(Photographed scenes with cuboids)
···
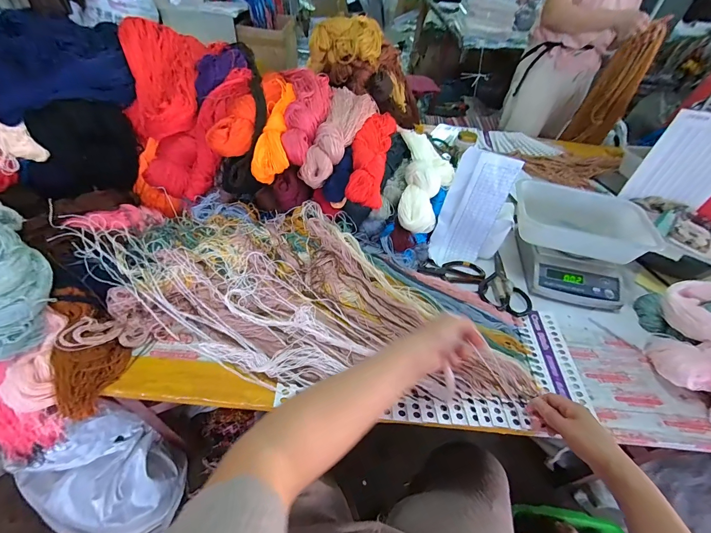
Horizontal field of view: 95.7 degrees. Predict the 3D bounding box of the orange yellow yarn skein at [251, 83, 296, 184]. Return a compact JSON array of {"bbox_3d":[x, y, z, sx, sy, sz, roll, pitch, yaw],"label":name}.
[{"bbox_3d":[-0.157,-0.293,0.660,0.066,0.060,0.254,5,70,-1],"label":"orange yellow yarn skein"}]

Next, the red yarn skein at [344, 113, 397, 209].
[{"bbox_3d":[0.041,-0.263,0.715,0.080,0.073,0.310,11,59,5],"label":"red yarn skein"}]

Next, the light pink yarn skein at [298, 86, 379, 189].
[{"bbox_3d":[-0.032,-0.310,0.708,0.091,0.092,0.340,17,60,10],"label":"light pink yarn skein"}]

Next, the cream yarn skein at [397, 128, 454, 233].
[{"bbox_3d":[0.157,-0.208,0.733,0.123,0.094,0.295,9,65,3],"label":"cream yarn skein"}]

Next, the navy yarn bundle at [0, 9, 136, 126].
[{"bbox_3d":[-0.600,-0.400,0.630,0.262,0.127,0.163,-21,52,-24],"label":"navy yarn bundle"}]

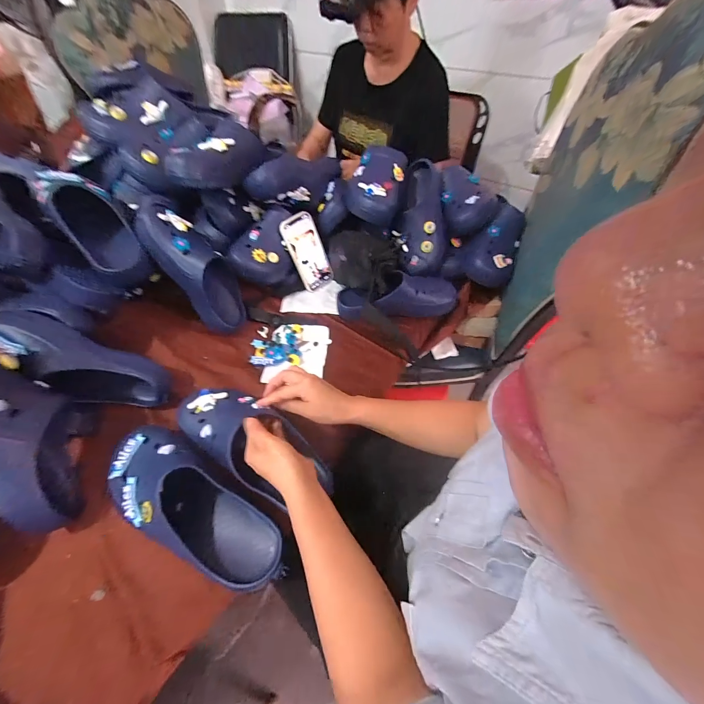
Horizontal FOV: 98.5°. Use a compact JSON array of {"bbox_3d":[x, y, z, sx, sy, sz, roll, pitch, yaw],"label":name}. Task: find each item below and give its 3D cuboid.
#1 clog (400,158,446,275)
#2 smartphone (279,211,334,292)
[{"bbox_3d":[0.163,-0.313,0.693,0.096,0.082,0.248,3,84,3],"label":"clog"},{"bbox_3d":[-0.100,-0.229,0.698,0.014,0.167,0.091,20,55,45],"label":"smartphone"}]

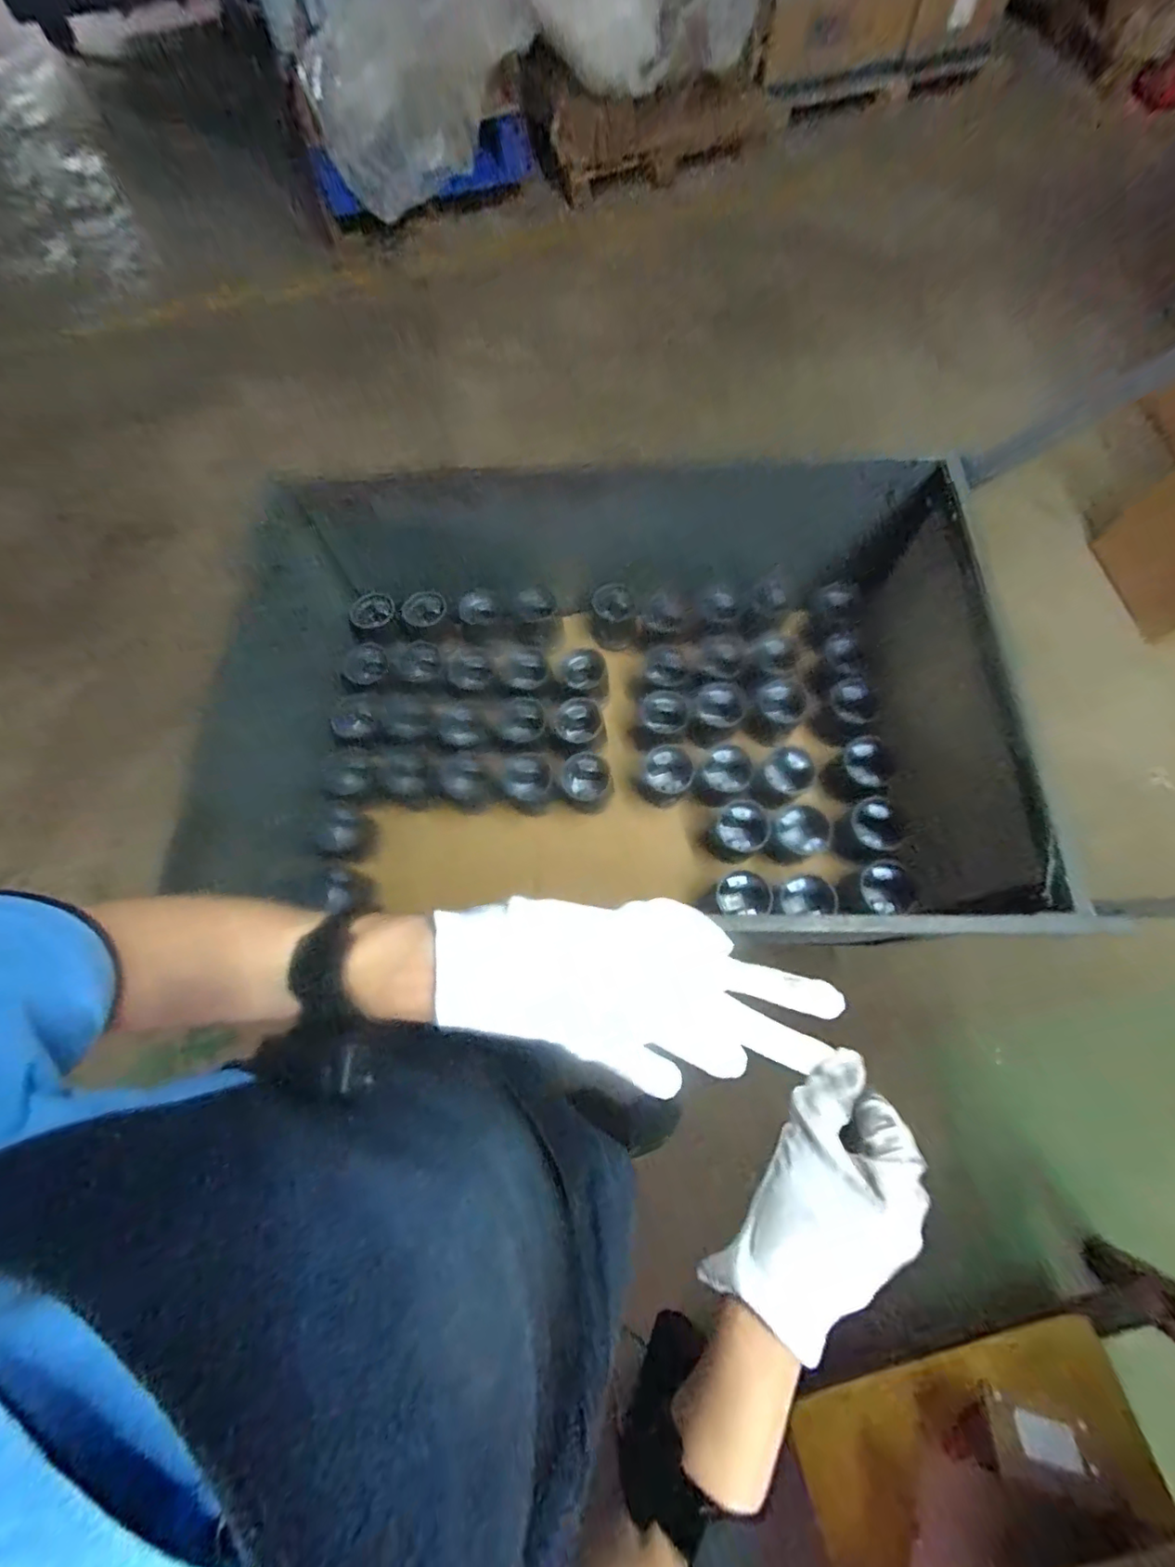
···
[Task details] The records above are to be repeated exactly, apart from their pictures.

[Reply to the exercise]
Horizontal field of view: 95.7 degrees. Predict the 3D bounding box of the orange yellow yarn skein at [251, 83, 296, 184]. Return a compact JSON array of {"bbox_3d":[x, y, z, sx, sy, sz, roll, pitch, yaw],"label":name}.
[{"bbox_3d":[-0.157,-0.293,0.660,0.066,0.060,0.254,5,70,-1],"label":"orange yellow yarn skein"}]

Next, the red yarn skein at [344, 113, 397, 209].
[{"bbox_3d":[0.041,-0.263,0.715,0.080,0.073,0.310,11,59,5],"label":"red yarn skein"}]

Next, the light pink yarn skein at [298, 86, 379, 189].
[{"bbox_3d":[-0.032,-0.310,0.708,0.091,0.092,0.340,17,60,10],"label":"light pink yarn skein"}]

Next, the cream yarn skein at [397, 128, 454, 233].
[{"bbox_3d":[0.157,-0.208,0.733,0.123,0.094,0.295,9,65,3],"label":"cream yarn skein"}]

Next, the navy yarn bundle at [0, 9, 136, 126].
[{"bbox_3d":[-0.600,-0.400,0.630,0.262,0.127,0.163,-21,52,-24],"label":"navy yarn bundle"}]

Horizontal FOV: 98.5°. Use a compact JSON array of {"bbox_3d":[x, y, z, sx, sy, sz, roll, pitch, yaw],"label":name}. Task: find each item below and give its 3D cuboid.
#1 clog (400,158,446,275)
#2 smartphone (279,211,334,292)
[{"bbox_3d":[0.163,-0.313,0.693,0.096,0.082,0.248,3,84,3],"label":"clog"},{"bbox_3d":[-0.100,-0.229,0.698,0.014,0.167,0.091,20,55,45],"label":"smartphone"}]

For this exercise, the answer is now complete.